The drop in oil prices is boosting the interest of Middle Eastern investors into London properties and house prices are expected to increase by 30 per cent in the next five years, according to a top official of CBRE.
“From our point of view the market is very robust,” CBRE senior director for Central London Rory Cramer told Khaleej Times during his recent visit to Dubai. Cramer was in town along with the CIT Development team, which was promoting the South Bank Tower project in Gulf countries.
“We have seen very strong investment from Middle East since August last year. I think there are a lot of reasons and one of the key reasons is the drop in oil prices. High net-worth individuals also want to diversify their investments,” Cramer said.
“I think the South Bank area outperformed the wider market. So a 30 per cent increase is highly possible in five years starting from 2015 or could be more on amazing developments in that area,” the CBRE official explained.
The South Bank is likely to see a rise in demand for residential property as more and more technology and finance companies move to new commercial spaces in the area. This increasing commercial migration is being described as “the expansion of the City” and is set to have an increasingly positive impact on the local residential market.
“We consider South Bank Tower in Central London,” Cramer said, adding that prime London properties recorded 12-14 per cent growth in 2014 compared to 2013. In 2014, house prices in London rose by 2.6 per cent on average and the market under £2 million saw the strongest performance.

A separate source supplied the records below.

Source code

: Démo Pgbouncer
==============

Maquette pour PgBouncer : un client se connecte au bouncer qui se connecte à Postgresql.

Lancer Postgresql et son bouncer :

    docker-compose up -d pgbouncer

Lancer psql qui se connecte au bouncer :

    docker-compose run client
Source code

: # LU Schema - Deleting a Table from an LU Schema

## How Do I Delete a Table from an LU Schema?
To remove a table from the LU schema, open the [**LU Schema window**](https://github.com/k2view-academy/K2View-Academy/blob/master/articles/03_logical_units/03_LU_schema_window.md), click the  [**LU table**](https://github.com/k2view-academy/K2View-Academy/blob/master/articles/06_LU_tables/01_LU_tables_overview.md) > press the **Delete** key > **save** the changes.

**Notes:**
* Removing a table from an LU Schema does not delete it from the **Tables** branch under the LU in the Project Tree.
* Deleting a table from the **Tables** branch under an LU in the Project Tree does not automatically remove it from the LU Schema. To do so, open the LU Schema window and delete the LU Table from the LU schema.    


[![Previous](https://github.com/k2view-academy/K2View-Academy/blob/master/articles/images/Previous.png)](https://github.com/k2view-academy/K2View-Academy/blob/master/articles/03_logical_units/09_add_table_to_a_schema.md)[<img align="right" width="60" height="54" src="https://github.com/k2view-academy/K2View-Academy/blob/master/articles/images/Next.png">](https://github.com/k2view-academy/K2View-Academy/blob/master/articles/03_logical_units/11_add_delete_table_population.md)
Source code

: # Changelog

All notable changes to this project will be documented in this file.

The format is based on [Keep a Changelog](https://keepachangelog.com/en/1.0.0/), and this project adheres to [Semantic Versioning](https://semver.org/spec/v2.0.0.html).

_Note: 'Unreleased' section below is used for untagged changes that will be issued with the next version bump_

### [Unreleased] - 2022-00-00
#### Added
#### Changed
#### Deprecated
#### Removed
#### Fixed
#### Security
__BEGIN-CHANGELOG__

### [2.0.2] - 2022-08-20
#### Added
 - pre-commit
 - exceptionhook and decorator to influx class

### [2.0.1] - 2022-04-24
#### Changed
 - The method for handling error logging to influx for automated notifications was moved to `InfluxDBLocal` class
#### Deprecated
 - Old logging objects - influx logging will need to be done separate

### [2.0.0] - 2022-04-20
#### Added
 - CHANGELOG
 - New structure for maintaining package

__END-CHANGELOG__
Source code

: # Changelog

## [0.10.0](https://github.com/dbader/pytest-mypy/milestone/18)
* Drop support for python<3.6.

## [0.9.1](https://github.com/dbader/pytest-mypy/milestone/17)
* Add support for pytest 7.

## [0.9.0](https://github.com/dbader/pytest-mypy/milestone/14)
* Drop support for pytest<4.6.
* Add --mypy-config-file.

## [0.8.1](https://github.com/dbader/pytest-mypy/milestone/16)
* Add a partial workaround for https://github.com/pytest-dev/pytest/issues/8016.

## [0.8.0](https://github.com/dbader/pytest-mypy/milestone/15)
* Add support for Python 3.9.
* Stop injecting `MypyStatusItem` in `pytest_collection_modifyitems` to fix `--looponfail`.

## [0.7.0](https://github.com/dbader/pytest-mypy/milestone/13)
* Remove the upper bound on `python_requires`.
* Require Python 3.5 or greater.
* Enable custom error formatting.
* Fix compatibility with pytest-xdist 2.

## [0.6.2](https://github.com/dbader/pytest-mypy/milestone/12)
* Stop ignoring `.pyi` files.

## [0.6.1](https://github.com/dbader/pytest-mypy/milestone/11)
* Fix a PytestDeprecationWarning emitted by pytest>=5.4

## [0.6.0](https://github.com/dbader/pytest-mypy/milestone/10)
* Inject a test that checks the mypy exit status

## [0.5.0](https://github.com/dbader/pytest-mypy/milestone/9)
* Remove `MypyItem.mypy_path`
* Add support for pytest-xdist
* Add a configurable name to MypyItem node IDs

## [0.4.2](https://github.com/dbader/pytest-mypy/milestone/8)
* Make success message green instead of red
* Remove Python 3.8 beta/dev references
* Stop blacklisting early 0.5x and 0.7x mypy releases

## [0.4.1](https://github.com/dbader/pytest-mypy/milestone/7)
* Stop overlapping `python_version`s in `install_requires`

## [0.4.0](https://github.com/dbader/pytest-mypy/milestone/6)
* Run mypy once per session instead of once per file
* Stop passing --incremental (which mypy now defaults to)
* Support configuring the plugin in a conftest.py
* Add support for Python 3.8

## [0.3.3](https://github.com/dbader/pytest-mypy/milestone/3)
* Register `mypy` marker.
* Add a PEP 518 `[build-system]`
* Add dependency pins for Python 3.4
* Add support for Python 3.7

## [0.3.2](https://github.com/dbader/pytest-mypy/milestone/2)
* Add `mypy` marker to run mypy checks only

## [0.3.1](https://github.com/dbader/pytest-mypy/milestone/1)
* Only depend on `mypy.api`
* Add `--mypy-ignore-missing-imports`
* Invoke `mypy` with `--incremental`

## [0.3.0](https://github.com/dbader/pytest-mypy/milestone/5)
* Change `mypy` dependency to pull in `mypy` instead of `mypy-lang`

“There tends to be a natural slowdown in the weeks and months preceding any general election, but we’re not seeing any substantial shift in investor sentiment,” Paul Preston, director, head of Europe, Middle East and Africa at IP Global, told this scribe.
“IP Global carefully selects its investment opportunities and we educate investors to focus on long-term, stable growth markets that won’t be impacted by short-term political cycles. As a result our UAE clients are not pulling back or jumping in response to the upcoming general election,” Preston explained.
The main party policies won’t change the fundamentals: the UK has a strong supply-demand imbalance, he said, adding that measures to increase house building are not likely to meet demand in the near future and demand continues to rise.
“We don’t believe the outcome will have an impact on the five-to-20-year investment cycle-approach we encourage our investors to take — the UK remains a stable, secure economy with great growth potential,” he said.
The UK remains a hot market for investors. The main parties have all announced measures that will drive up demand, won’t substantially tackle undersupply, and will push for balanced economic growth and regional development and investment in major infrastructure schemes which will create new pockets of value.